In total, Alexander played 228 games for the Panthers, scored 100 tries, kicked 343 goals and 14 field goals, tallying 1,100 career points for the club. To date, he is one of only seven players ever score over 100 tries and over 1,000 points for a single club in top grade Australian rugby league. The others being Terry Lamb (Canterbury-Bankstown), Ryan Girdler (Penrith Panthers), Hazem El Masri (Canterbury-Bankstown Bulldogs), Darren Lockyer (Brisbane Broncos), Luke Burt (Parramatta Eels) and Jarrod Croker (Canberra Raiders).

==Life after football==
After his retirement from football in 1999, Alexander embarked on a media career in both radio and television. He currently works as a host for Foxtel's Fox Sports station. He also hosts the nightly Sports Today program with John Gibbs on Sydney radio station 2UE.

On 24 October 2000, he was awarded the Australian Sports Medal for his rugby league achievements.
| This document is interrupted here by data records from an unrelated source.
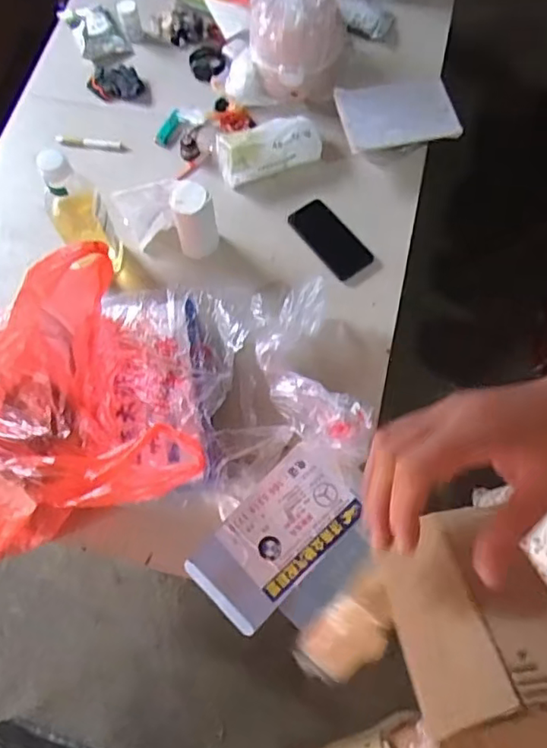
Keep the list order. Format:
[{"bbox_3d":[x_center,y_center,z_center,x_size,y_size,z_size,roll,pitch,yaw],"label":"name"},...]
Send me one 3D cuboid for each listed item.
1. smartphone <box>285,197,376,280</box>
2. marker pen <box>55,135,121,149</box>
[{"bbox_3d":[0.097,-0.230,1.000,0.092,0.007,0.149,-38,81,-23],"label":"smartphone"},{"bbox_3d":[-0.328,-0.412,1.042,0.112,0.011,0.018,5,70,3],"label":"marker pen"}]

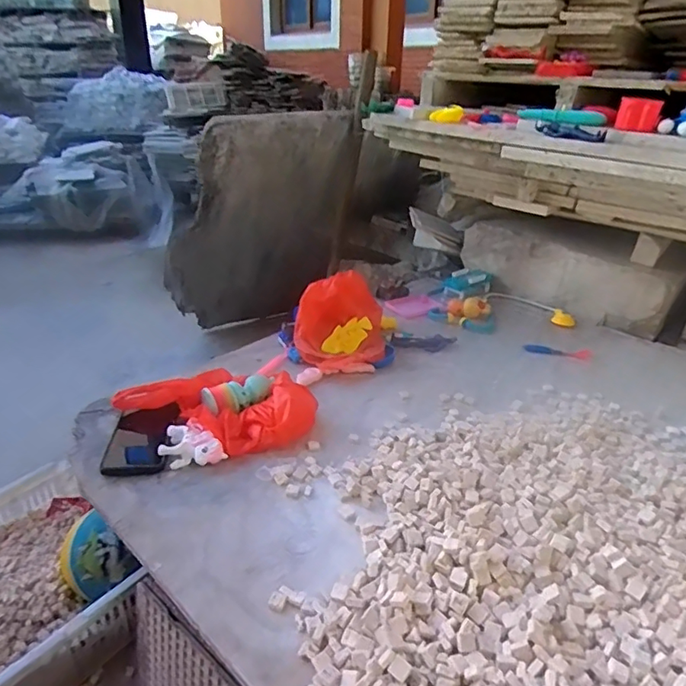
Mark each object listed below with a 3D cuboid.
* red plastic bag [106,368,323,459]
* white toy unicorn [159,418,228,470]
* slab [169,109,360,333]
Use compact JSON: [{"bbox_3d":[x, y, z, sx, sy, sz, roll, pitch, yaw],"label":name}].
[{"bbox_3d":[-0.182,0.094,0.836,0.273,0.057,0.158,12,29,21],"label":"red plastic bag"},{"bbox_3d":[-0.214,0.150,0.760,0.071,0.042,0.087,-23,35,-38],"label":"white toy unicorn"},{"bbox_3d":[-0.261,-0.321,1.739,0.530,0.964,0.054,-18,67,-30],"label":"slab"}]

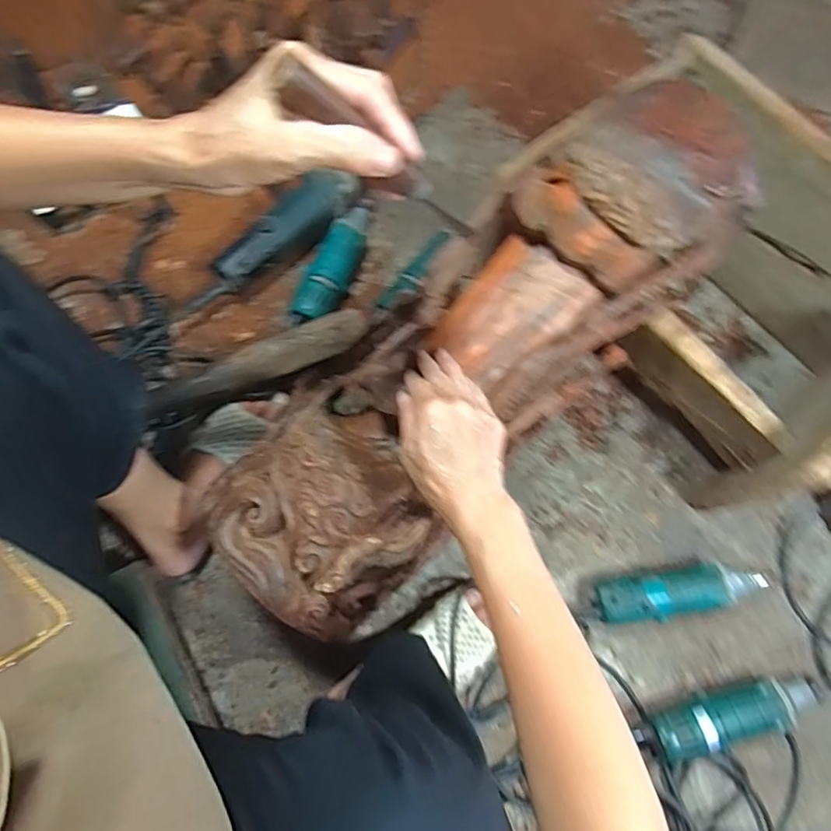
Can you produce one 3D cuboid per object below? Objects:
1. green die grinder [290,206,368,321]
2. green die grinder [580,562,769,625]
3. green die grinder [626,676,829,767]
[{"bbox_3d":[-0.106,-0.210,0.757,0.054,0.058,0.198,22,76,4],"label":"green die grinder"},{"bbox_3d":[0.312,0.207,0.649,0.201,0.051,0.053,-8,74,-4],"label":"green die grinder"},{"bbox_3d":[0.353,0.331,0.613,0.211,0.048,0.053,-14,75,-6],"label":"green die grinder"}]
On 25 June 2016, he was inducted into the Penrith Panthers hall of fame alongside Grahame Moran, Royce Simmons, and Craig Gower. On 28 August 2023, Alexander was informed by the NSWRL board that his contract would not be renewed as advisor to the New South Wales coaching staff. Alexander had been in the role since 2018.

==Personal life==
Alexander is the brother-in-law of fellow former Penrith, NSW and Australian teammate Mark Geyer, and of former Penrith, Western Reds and Newcastle second rower, Peter Shiels, both of whom married his sisters. He is also the brother-in-law of former St. George Illawarra Dragons hooker Cameron King, who is the younger brother of his wife Tanya. He is uncle to Penrith Panthers second rower Mavrik Geyer.

Alexander has appeared in several road safety awareness campaigns with his former Penrith teammate Brad Fittler.

As of 2024, Alexander's son Braith plays for the Sydney Roosters in the New South Wales Cup.